*ЗАДАНИЕ*
Назовите страны, которые, согласно тексту о глобальной геоэкономической паузе, единственные среди глобальных игроков, кажется, не будут переживать трансформацию системы власти в 2019 году.

*СТРАНИЦА*
....

Дмитрий Евстафьев – профессор факультета коммуникаций, медиа и дизайна Высшей школы экономики
Нельзя исключать, что 2019 год продолжится в режиме глобальной геоэкономической паузы, тем более что значительная часть крупнейших игроков в мировой политике и экономике вступили в полосу масштабных перестроек внутренних социально-политических систем и обновления элит, что существенным образом сокращает потенциал их внешней активности.
Среди глобальных игроков трансформацию системы власти в 2019 году, кажется, не будут переживать только Индия и Япония, да и то при условии отсутствия значимых форс-мажоров. Все остальные страны, не исключая США, Китай и Россию, не говоря уже о ЕС, стоят перед необходимостью реструктуризации систем государственного управления и создания новой архитектуры политического пространства, более соответствующего современным приоритетам.
Ключевым системным ограничителем сохранения прежнего формата развития глобальной экономики, а значит, и глобальной политики, безусловно, остается способность США и их ближайших сателлитов сохранять относительную целостность глобальной финансовой системы, несмотря на существенное усложнение ситуации и внутренние экономические проблемы.

....

*ДАННЫЕ*
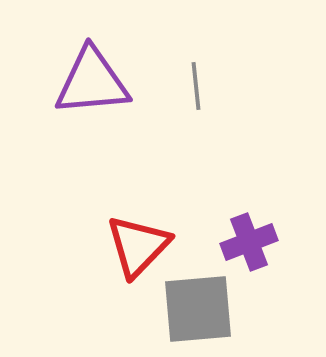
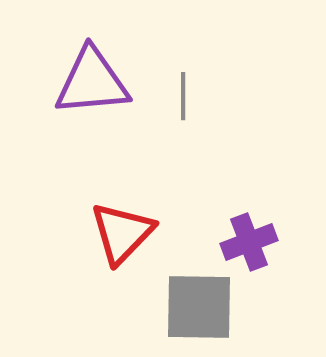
gray line: moved 13 px left, 10 px down; rotated 6 degrees clockwise
red triangle: moved 16 px left, 13 px up
gray square: moved 1 px right, 2 px up; rotated 6 degrees clockwise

....

*ПОЛНЫЙ ОТВЕТ*
Индия и Япония, да и то при условии отсутствия значимых форс-мажоров.